▶ [Tarea 1] Escribe de nuevo, sin cambiar nada, las líneas de las entradas comprendidas entre la que contiene "chunked, body_pos, **response_kw)" y la que contiene "717 response_conn = conn", ambas incluidas.

▶ [Fragmento]
__________________________________________________

Me gustó eso de que Beckett era un autor desconocido que se me aparecía de golpe, en la noche.

Hace poco Clara Muschietti, una poeta que admiro y quiero, me dijo que se quedó pasmada al leer en la web un poema de una poeta que, me deletreó, se llama Elena A-nni-ba-li.

Conseguí el libro a la semana. Se llama La casa de la niebla y Muschietti tenía razón: el poema que lo abre es hermoso, casi perfecto en su resolución y de una potencia que contamina el resto del libro. “Señor, vos le diste a mi hermano un ford falcon rojo/para llegar a la casa de la niebla”.

Así empieza el libro y el primer poema. Es una especie de cántico, de súplica, que encuentra la forma de personalizar el dolor en el viaje de un joven en un auto, pero ¿hacia dónde?

Como en los grandes poemas, cada lector puede meter en él su propia experiencia. No es conclusivo ni habla de más.

Como dijo alguna vez Henry Miller sobre Jiddu Krishnamurti: cuando más claro parece que habla, más difícil es entender –desde la razón– lo que dice.

Elena Annibali, por lo que dice la solapa del libro editado por Ediciones del Dock, vive en Córdoba.

__________________________________________________

▶ [Datos del ejercicio]
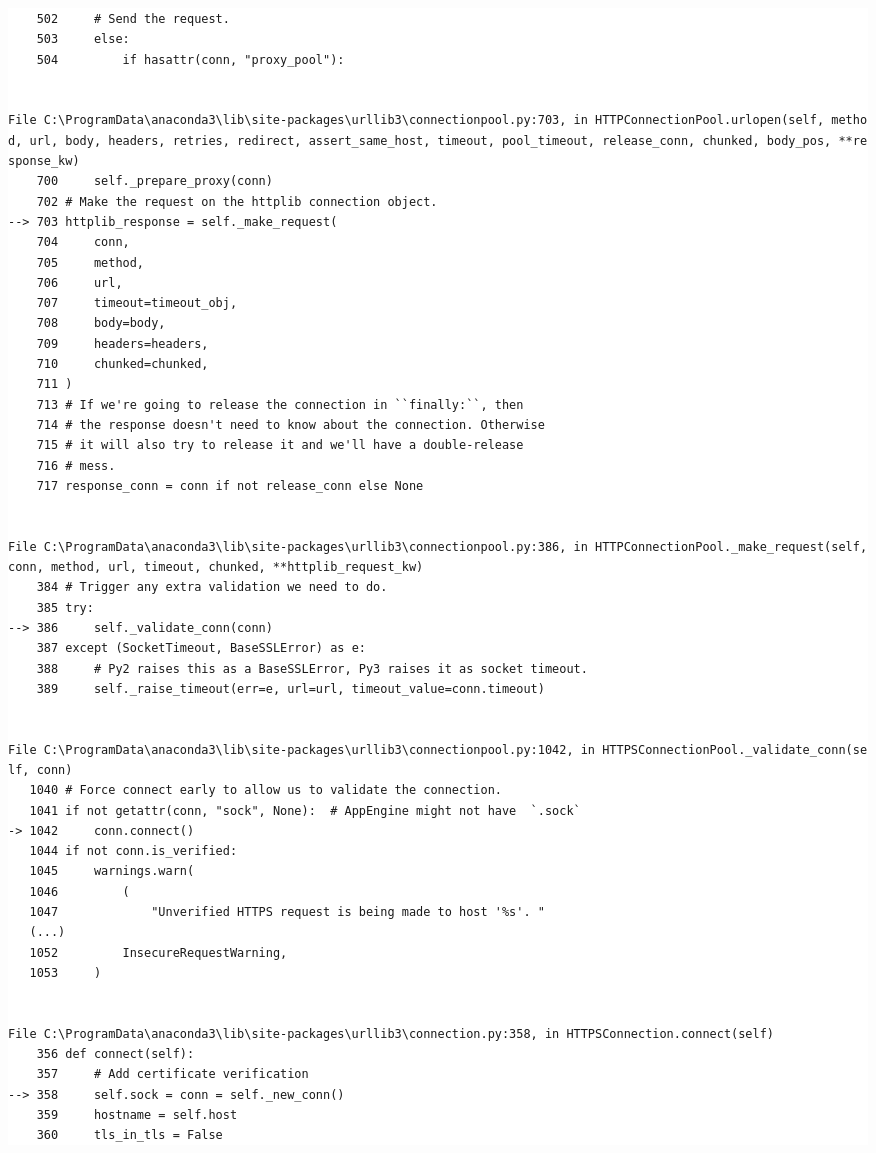        502     # Send the request.
        503     else:
        504         if hasattr(conn, "proxy_pool"):
    

    File C:\ProgramData\anaconda3\lib\site-packages\urllib3\connectionpool.py:703, in HTTPConnectionPool.urlopen(self, method, url, body, headers, retries, redirect, assert_same_host, timeout, pool_timeout, release_conn, chunked, body_pos, **response_kw)
        700     self._prepare_proxy(conn)
        702 # Make the request on the httplib connection object.
    --> 703 httplib_response = self._make_request(
        704     conn,
        705     method,
        706     url,
        707     timeout=timeout_obj,
        708     body=body,
        709     headers=headers,
        710     chunked=chunked,
        711 )
        713 # If we're going to release the connection in ``finally:``, then
        714 # the response doesn't need to know about the connection. Otherwise
        715 # it will also try to release it and we'll have a double-release
        716 # mess.
        717 response_conn = conn if not release_conn else None
    

    File C:\ProgramData\anaconda3\lib\site-packages\urllib3\connectionpool.py:386, in HTTPConnectionPool._make_request(self, conn, method, url, timeout, chunked, **httplib_request_kw)
        384 # Trigger any extra validation we need to do.
        385 try:
    --> 386     self._validate_conn(conn)
        387 except (SocketTimeout, BaseSSLError) as e:
        388     # Py2 raises this as a BaseSSLError, Py3 raises it as socket timeout.
        389     self._raise_timeout(err=e, url=url, timeout_value=conn.timeout)
    

    File C:\ProgramData\anaconda3\lib\site-packages\urllib3\connectionpool.py:1042, in HTTPSConnectionPool._validate_conn(self, conn)
       1040 # Force connect early to allow us to validate the connection.
       1041 if not getattr(conn, "sock", None):  # AppEngine might not have  `.sock`
    -> 1042     conn.connect()
       1044 if not conn.is_verified:
       1045     warnings.warn(
       1046         (
       1047             "Unverified HTTPS request is being made to host '%s'. "
       (...)
       1052         InsecureRequestWarning,
       1053     )
    

    File C:\ProgramData\anaconda3\lib\site-packages\urllib3\connection.py:358, in HTTPSConnection.connect(self)
        356 def connect(self):
        357     # Add certificate verification
    --> 358     self.sock = conn = self._new_conn()
        359     hostname = self.host
        360     tls_in_tls = False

__________________________________________________

▶ [Tarea 2] Devuelve copiado al pie de la letra el pasaje del fragmento que va desde "Hace poco Clara" hasta "llama Elena A-nni-ba-li.", ambos incluidos.

▶ [Respuesta escrita 1]
    File C:\ProgramData\anaconda3\lib\site-packages\urllib3\connectionpool.py:703, in HTTPConnectionPool.urlopen(self, method, url, body, headers, retries, redirect, assert_same_host, timeout, pool_timeout, release_conn, chunked, body_pos, **response_kw)
        700     self._prepare_proxy(conn)
        702 # Make the request on the httplib connection object.
    --> 703 httplib_response = self._make_request(
        704     conn,
        705     method,
        706     url,
        707     timeout=timeout_obj,
        708     body=body,
        709     headers=headers,
        710     chunked=chunked,
        711 )
        713 # If we're going to release the connection in ``finally:``, then
        714 # the response doesn't need to know about the connection. Otherwise
        715 # it will also try to release it and we'll have a double-release
        716 # mess.
        717 response_conn = conn if not release_conn else None

▶ [Respuesta escrita 2]
Hace poco Clara Muschietti, una poeta que admiro y quiero, me dijo que se quedó pasmada al leer en la web un poema de una poeta que, me deletreó, se llama Elena A-nni-ba-li.